> _Exercise details_: Copy every one of the entries below verbatim, reproducing each line without any alteration.

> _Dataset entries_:
- - - -

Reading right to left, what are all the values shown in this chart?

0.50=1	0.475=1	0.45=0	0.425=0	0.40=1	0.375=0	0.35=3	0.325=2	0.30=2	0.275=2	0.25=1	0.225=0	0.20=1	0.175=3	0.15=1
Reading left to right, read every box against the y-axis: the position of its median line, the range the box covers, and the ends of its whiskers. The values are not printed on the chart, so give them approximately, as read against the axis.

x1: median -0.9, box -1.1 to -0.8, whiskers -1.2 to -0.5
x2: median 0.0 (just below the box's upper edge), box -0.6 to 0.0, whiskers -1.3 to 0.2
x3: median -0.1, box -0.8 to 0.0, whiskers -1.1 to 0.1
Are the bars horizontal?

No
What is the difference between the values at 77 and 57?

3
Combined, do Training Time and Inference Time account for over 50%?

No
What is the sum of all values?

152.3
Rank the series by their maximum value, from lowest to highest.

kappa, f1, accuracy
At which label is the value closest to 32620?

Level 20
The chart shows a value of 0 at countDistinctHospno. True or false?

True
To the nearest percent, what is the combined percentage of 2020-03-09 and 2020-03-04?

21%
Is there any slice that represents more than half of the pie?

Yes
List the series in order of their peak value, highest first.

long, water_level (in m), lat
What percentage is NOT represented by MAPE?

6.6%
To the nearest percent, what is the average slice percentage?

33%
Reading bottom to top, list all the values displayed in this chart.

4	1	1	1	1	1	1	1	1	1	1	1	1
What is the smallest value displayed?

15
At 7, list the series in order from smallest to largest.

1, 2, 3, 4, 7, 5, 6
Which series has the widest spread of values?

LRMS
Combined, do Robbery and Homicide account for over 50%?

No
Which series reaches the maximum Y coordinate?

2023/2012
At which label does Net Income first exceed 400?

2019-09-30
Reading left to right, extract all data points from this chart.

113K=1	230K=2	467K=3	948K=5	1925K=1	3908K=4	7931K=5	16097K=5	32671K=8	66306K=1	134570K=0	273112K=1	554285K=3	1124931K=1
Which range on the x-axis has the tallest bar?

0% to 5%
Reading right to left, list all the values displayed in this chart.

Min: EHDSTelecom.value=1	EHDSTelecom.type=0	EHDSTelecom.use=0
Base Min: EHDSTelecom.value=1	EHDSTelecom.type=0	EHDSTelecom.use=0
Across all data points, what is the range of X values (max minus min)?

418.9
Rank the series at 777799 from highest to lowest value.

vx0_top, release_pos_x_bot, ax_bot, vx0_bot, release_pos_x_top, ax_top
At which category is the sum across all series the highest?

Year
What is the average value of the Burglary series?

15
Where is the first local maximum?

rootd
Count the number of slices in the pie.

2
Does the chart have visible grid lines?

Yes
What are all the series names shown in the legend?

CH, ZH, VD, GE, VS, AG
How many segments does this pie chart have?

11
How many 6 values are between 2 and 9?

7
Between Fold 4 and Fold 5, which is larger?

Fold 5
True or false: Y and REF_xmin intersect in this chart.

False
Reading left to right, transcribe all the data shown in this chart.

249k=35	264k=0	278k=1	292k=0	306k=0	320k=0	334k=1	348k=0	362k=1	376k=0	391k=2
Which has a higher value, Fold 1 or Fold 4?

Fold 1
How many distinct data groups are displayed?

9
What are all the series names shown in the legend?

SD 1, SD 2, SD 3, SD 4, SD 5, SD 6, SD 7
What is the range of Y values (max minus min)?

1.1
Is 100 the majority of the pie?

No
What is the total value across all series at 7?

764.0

- - - -

> _Result for this task_:
Reading right to left, what are all the values shown in this chart?

0.50=1	0.475=1	0.45=0	0.425=0	0.40=1	0.375=0	0.35=3	0.325=2	0.30=2	0.275=2	0.25=1	0.225=0	0.20=1	0.175=3	0.15=1
Reading left to right, read every box against the y-axis: the position of its median line, the range the box covers, and the ends of its whiskers. The values are not printed on the chart, so give them approximately, as read against the axis.

x1: median -0.9, box -1.1 to -0.8, whiskers -1.2 to -0.5
x2: median 0.0 (just below the box's upper edge), box -0.6 to 0.0, whiskers -1.3 to 0.2
x3: median -0.1, box -0.8 to 0.0, whiskers -1.1 to 0.1
Are the bars horizontal?

No
What is the difference between the values at 77 and 57?

3
Combined, do Training Time and Inference Time account for over 50%?

No
What is the sum of all values?

152.3
Rank the series by their maximum value, from lowest to highest.

kappa, f1, accuracy
At which label is the value closest to 32620?

Level 20
The chart shows a value of 0 at countDistinctHospno. True or false?

True
To the nearest percent, what is the combined percentage of 2020-03-09 and 2020-03-04?

21%
Is there any slice that represents more than half of the pie?

Yes
List the series in order of their peak value, highest first.

long, water_level (in m), lat
What percentage is NOT represented by MAPE?

6.6%
To the nearest percent, what is the average slice percentage?

33%
Reading bottom to top, list all the values displayed in this chart.

4	1	1	1	1	1	1	1	1	1	1	1	1
What is the smallest value displayed?

15
At 7, list the series in order from smallest to largest.

1, 2, 3, 4, 7, 5, 6
Which series has the widest spread of values?

LRMS
Combined, do Robbery and Homicide account for over 50%?

No
Which series reaches the maximum Y coordinate?

2023/2012
At which label does Net Income first exceed 400?

2019-09-30
Reading left to right, extract all data points from this chart.

113K=1	230K=2	467K=3	948K=5	1925K=1	3908K=4	7931K=5	16097K=5	32671K=8	66306K=1	134570K=0	273112K=1	554285K=3	1124931K=1
Which range on the x-axis has the tallest bar?

0% to 5%
Reading right to left, list all the values displayed in this chart.

Min: EHDSTelecom.value=1	EHDSTelecom.type=0	EHDSTelecom.use=0
Base Min: EHDSTelecom.value=1	EHDSTelecom.type=0	EHDSTelecom.use=0
Across all data points, what is the range of X values (max minus min)?

418.9
Rank the series at 777799 from highest to lowest value.

vx0_top, release_pos_x_bot, ax_bot, vx0_bot, release_pos_x_top, ax_top
At which category is the sum across all series the highest?

Year
What is the average value of the Burglary series?

15
Where is the first local maximum?

rootd
Count the number of slices in the pie.

2
Does the chart have visible grid lines?

Yes
What are all the series names shown in the legend?

CH, ZH, VD, GE, VS, AG
How many segments does this pie chart have?

11
How many 6 values are between 2 and 9?

7
Between Fold 4 and Fold 5, which is larger?

Fold 5
True or false: Y and REF_xmin intersect in this chart.

False
Reading left to right, transcribe all the data shown in this chart.

249k=35	264k=0	278k=1	292k=0	306k=0	320k=0	334k=1	348k=0	362k=1	376k=0	391k=2
Which has a higher value, Fold 1 or Fold 4?

Fold 1
How many distinct data groups are displayed?

9
What are all the series names shown in the legend?

SD 1, SD 2, SD 3, SD 4, SD 5, SD 6, SD 7
What is the range of Y values (max minus min)?

1.1
Is 100 the majority of the pie?

No
What is the total value across all series at 7?

764.0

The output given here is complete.